A kernel-based integration of genome-wide data for clinical decision support
1 Department of Electrical Engineering (ESAT-SCD), Katholieke Universiteit Leuven, Kasteelpark Arenberg, 3001 Leuven, Belgium
2 Department of Experimental Radiotherapy, Katholieke Universiteit Leuven, UZ Herestraat, 3000 Leuven, Belgium
3 Department of Pathology, Université Catholique de Louvain, St Luc University Hospital, Avenue Hippocrate, 1200 Brussels, Belgium
4 Department of Medical Oncology, Université Catholique de Louvain, St Luc University Hospital, Avenue Hippocrate, 1200 Brussels, Belgium
Genome Medicine 2009, 1:39 doi:10.1186/gm39Published: 3 April 2009
Although microarray technology allows the investigation of the transcriptomic make-up of a tumor in one experiment, the transcriptome does not completely reflect the underlying biology due to alternative splicing, post-translational modifications, as well as the influence of pathological conditions (for example, cancer) on transcription and translation. This increases the importance of fusing more than one source of genome-wide data, such as the genome, transcriptome, proteome, and epigenome. The current increase in the amount of available omics data emphasizes the need for a methodological integration framework.

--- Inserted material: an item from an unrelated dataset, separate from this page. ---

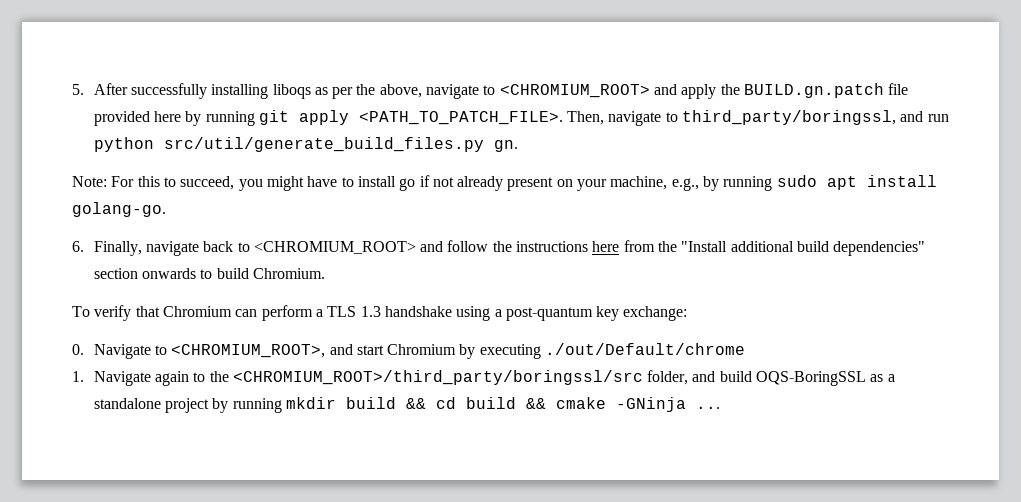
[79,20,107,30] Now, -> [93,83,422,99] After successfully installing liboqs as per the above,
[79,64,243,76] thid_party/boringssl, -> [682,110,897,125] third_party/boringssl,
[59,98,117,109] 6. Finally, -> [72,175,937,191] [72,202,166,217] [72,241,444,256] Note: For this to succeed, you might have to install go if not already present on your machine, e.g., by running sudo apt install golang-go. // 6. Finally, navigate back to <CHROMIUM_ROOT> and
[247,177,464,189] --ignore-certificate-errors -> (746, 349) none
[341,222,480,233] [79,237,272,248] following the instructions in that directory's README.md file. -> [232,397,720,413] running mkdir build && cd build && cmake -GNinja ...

We propose a kernel-based approach for clinical decision support in which many genome-wide data sources are combined. Integration occurs within the patient domain at the level of kernel matrices before building the classifier. As supervised classification algorithm, a weighted least squares support vector machine is used. We apply this framework to two cancer cases, namely, a rectal cancer data set containing microarray and proteomics data and a prostate cancer data set containing microarray and genomics data. For both cases, multiple outcomes are predicted.
For the rectal cancer outcomes, the highest leave-one-out (LOO) areas under the receiver operating characteristic curves (AUC) were obtained when combining microarray and proteomics data gathered during therapy and ranged from 0.927 to 0.987. For prostate cancer, all four outcomes had a better LOO AUC when combining microarray and genomics data, ranging from 0.786 for recurrence to 0.987 for metastasis.
For both cancer sites the prediction of all outcomes improved when more than one genome-wide data set was considered. This suggests that integrating multiple genome-wide data sources increases the predictive performance of clinical decision support models. This emphasizes the need for comprehensive multi-modal data. We acknowledge that, in a first phase, this will substantially increase costs; however, this is a necessary investment to ultimately obtain cost-efficient models usable in patient tailored therapy.